▶ **EXERCISE AIM**
Starting with the line that contains "Page size: 1654x1241." and going on through the line that contains "subtitle TeaM4C (R", render those lines as a JSON list of strings, one per line, leaving out blank lines.

▶ **EXERCISE MATERIALS**

*****

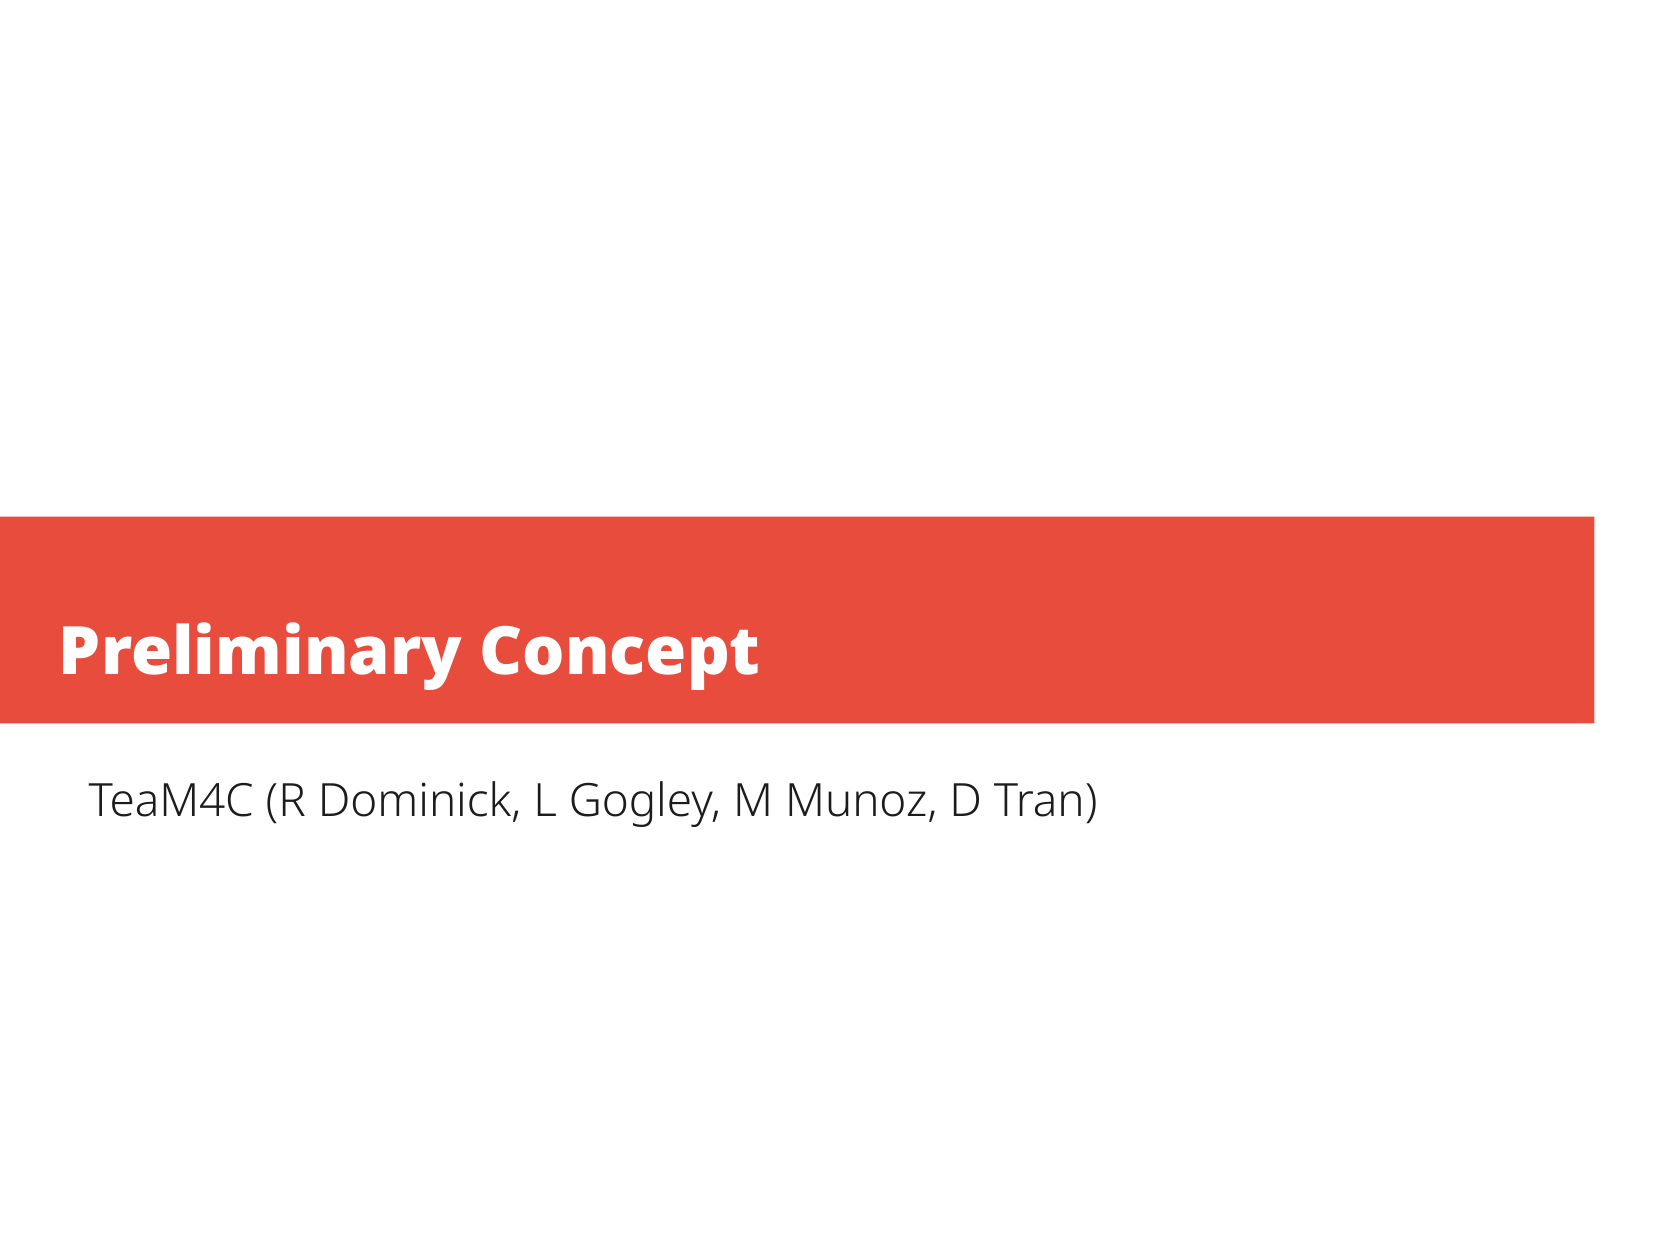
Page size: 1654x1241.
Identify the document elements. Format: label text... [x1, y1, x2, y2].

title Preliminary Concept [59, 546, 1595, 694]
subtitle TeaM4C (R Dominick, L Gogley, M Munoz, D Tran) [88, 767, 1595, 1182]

*****

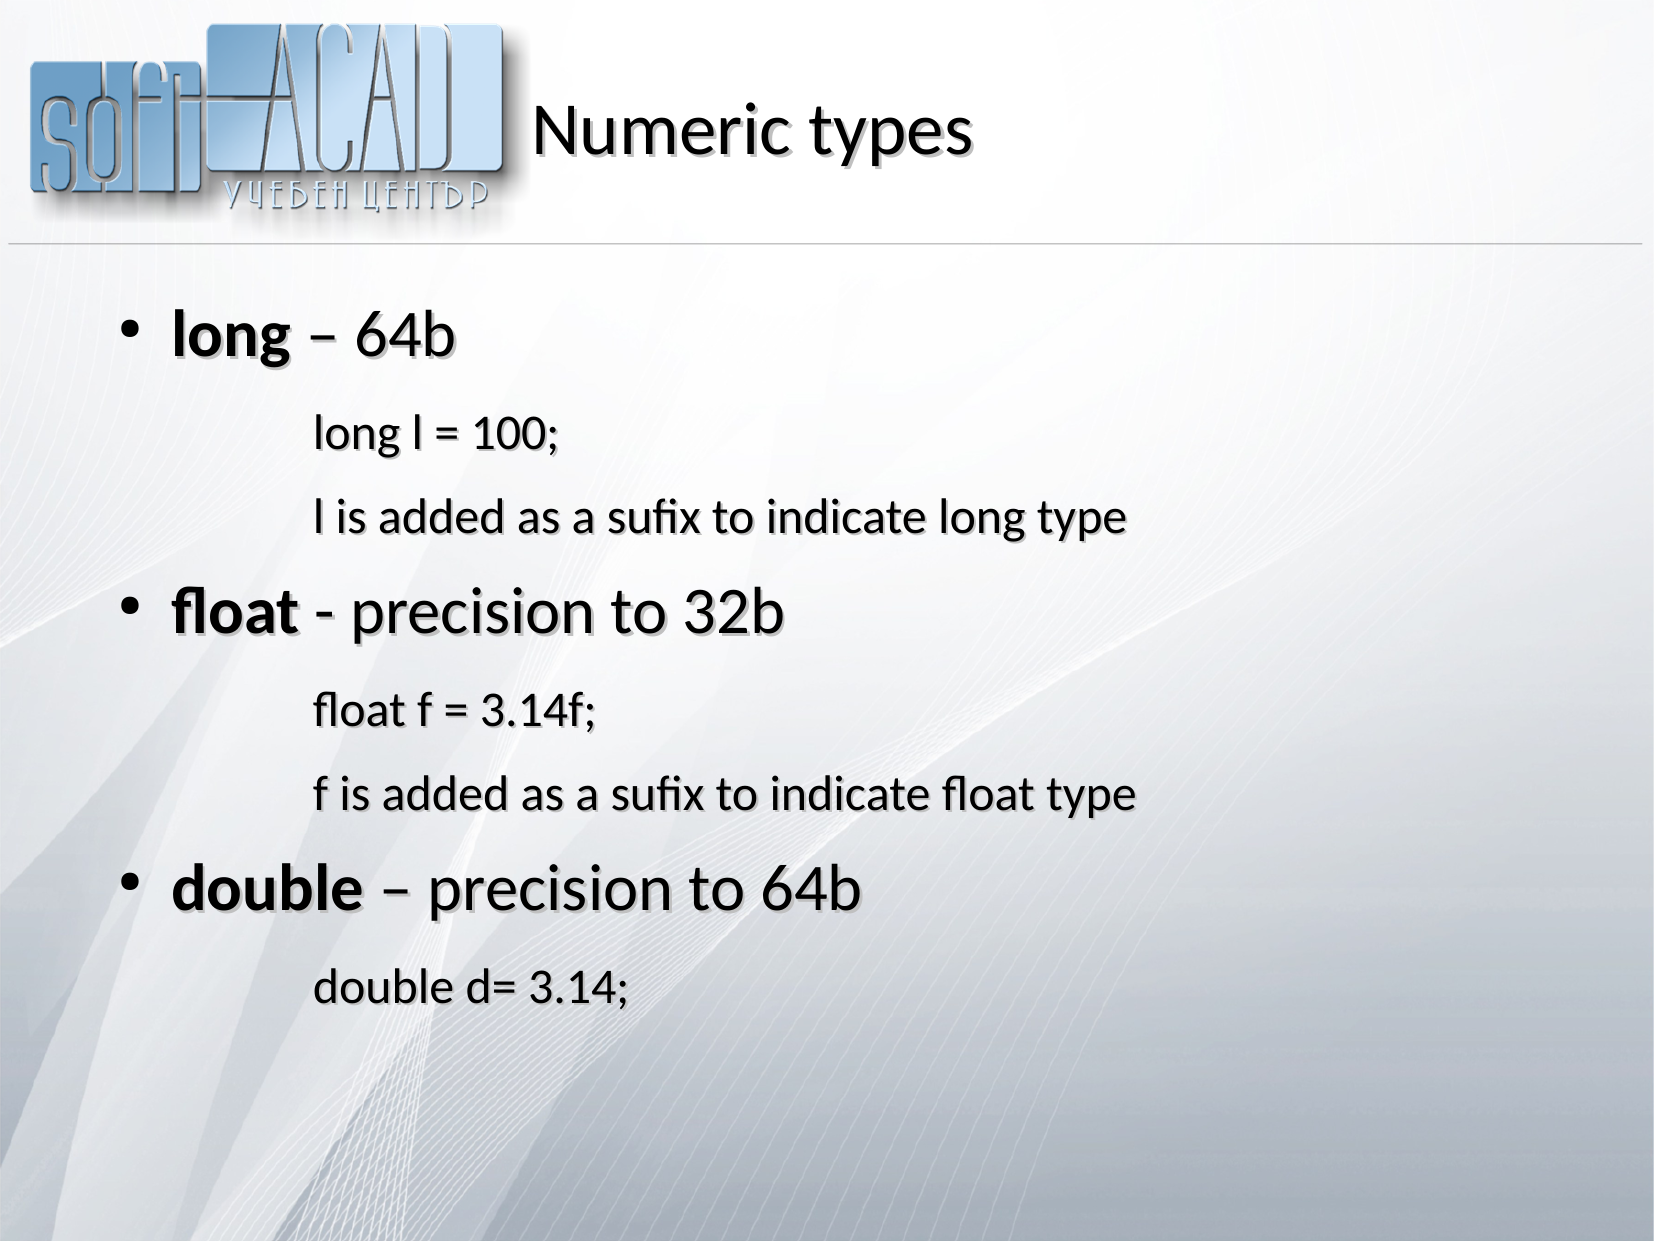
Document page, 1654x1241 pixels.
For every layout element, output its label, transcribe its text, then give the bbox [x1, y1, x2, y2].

*****

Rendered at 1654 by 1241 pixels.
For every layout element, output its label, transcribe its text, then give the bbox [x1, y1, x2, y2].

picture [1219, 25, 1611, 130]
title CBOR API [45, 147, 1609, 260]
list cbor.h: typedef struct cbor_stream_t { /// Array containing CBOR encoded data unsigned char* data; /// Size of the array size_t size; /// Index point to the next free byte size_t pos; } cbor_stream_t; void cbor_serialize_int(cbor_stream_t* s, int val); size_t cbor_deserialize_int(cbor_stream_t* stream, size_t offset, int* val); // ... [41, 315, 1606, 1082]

*****

▶ **RESPONSE**
[
  "Page size: 1654x1241.",
  "Identify the document elements. Format: label text... [x1, y1, x2, y2].",
  "title Preliminary Concept [59, 546, 1595, 694]",
  "subtitle TeaM4C (R Dominick, L Gogley, M Munoz, D Tran) [88, 767, 1595, 1182]"
]